Washington Fresh U.S. combat casualties show the continuing danger five months into the anti-terror campaign in Afghanistan even as the Pentagon prepares to expand it to other countries.
In one of the largest joint operations of the war, a U.S.-led force of 1,500 Afghan allies, U.S. special forces and troops from the Army's 101st Airborne assault troops assembled for a battle that began Friday night against regrouping Taliban and al-Qaida, a U.S. defense official said Saturday.
The Pentagon said one American and two Afghans allies were killed, and that an unspecified number from each country were wounded.
Afghan fighters interviewed in Gardez, in eastern Afghanistan, said Americans told them there were about 4,000 al-Qaida and Taliban warriors holed up in the mountains.
For the first time, warplanes dropped newly developed bombs designed to send suffocating blasts through cave complexes, military officials said.
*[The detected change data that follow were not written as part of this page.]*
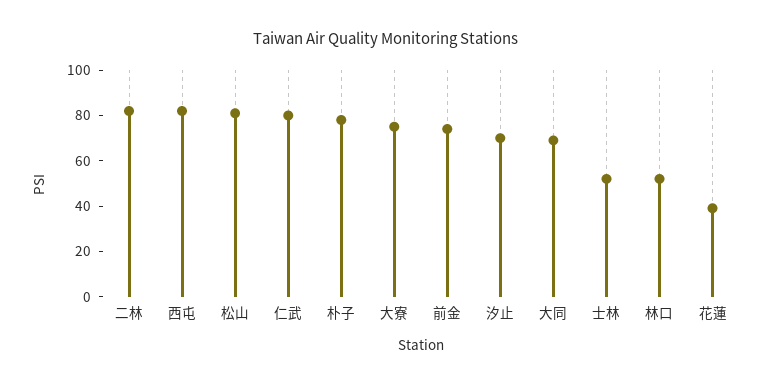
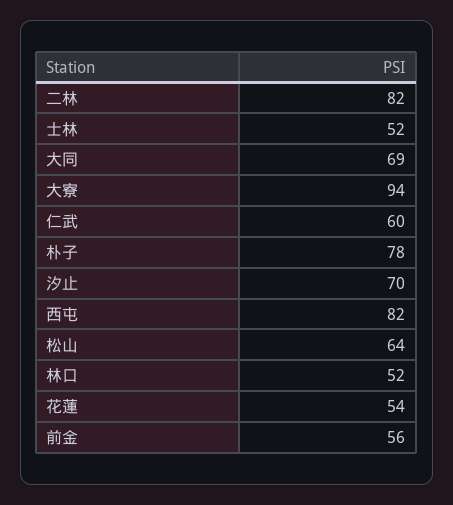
  {
    "二林": 82,
    "西屯": 82,
-   "松山": 80,
+   "松山": 64,
-   "仁武": 80,
+   "仁武": 60,
    "朴子": 78,
-   "大寮": 75,
+   "大寮": 94,
-   "前金": 75,
+   "前金": 56,
    "汐止": 70,
    "大同": 69,
    "士林": 52,
    "林口": 52,
-   "花蓮": 40
+   "花蓮": 54
  }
The "thermobaric" bombs were tested in December and officials said in January that they would be rushed to the region for the war.
The battle was yet another example of how hard it is to stamp out the terrorists and their supporters in Afghanistan, months after the Taliban abandoned their stronghold of Kandahar and al-Qaida fighters were pushed from Tora Bora - what at that time was called their last stronghold.
"We've said all along that it is not over," Pentagon spokeswoman Victoria Clarke said hours before the bombing began.
More than a week of bombing to destroy caves and ammunition was needed in January at a huge cave complex at Zawar Kili - also after the discovery that enemy figures had been regrouping there.
President Bush learned of the combat death of the death of the American soldier from Condoleezza Rice, his national security adviser, while at Camp David, the presidential retreat in western Maryland, a White House spokesman said.
The new assault at Gardez came at the end of a week in which U.S. officials said Bush was planning to send troops to Yemen and the former Soviet Republic of Georgia, expanding the number of countries into which special forces are training local militaries to fight terrorism.
Administration officials said Friday that Bush had given the go-ahead to dispatch U.S. troops to Yemen. A Yemeni official said Saturday that he expects 100 Americans to arrive soon to train 2,000 Yemeni military personnel at a coast guard training center to be built in Aden.
That is the of the October 2000 attack that killed 17 American sailors on the USS Cole.
Washington has been pushing Yemen for greater cooperation against terrorism since the suicide bombing, which like the Sept. 11 attacks on America, was blamed on Osama bin Laden's al-Qaida network.
Officials said last week that as many as 200 Americans would deploy to help train the military in Georgia, amid sketchy reports terrorists have taken refuge in the Pankisi Gorge near Georgia's border with Russia's breakaway region of Chechnya.
Last month, 160 special forces troops, were sent to the Philippines to help train local armed forces battling the Muslim extremist Abu Sayyaf group, which has been loosely linked to al-Qaida.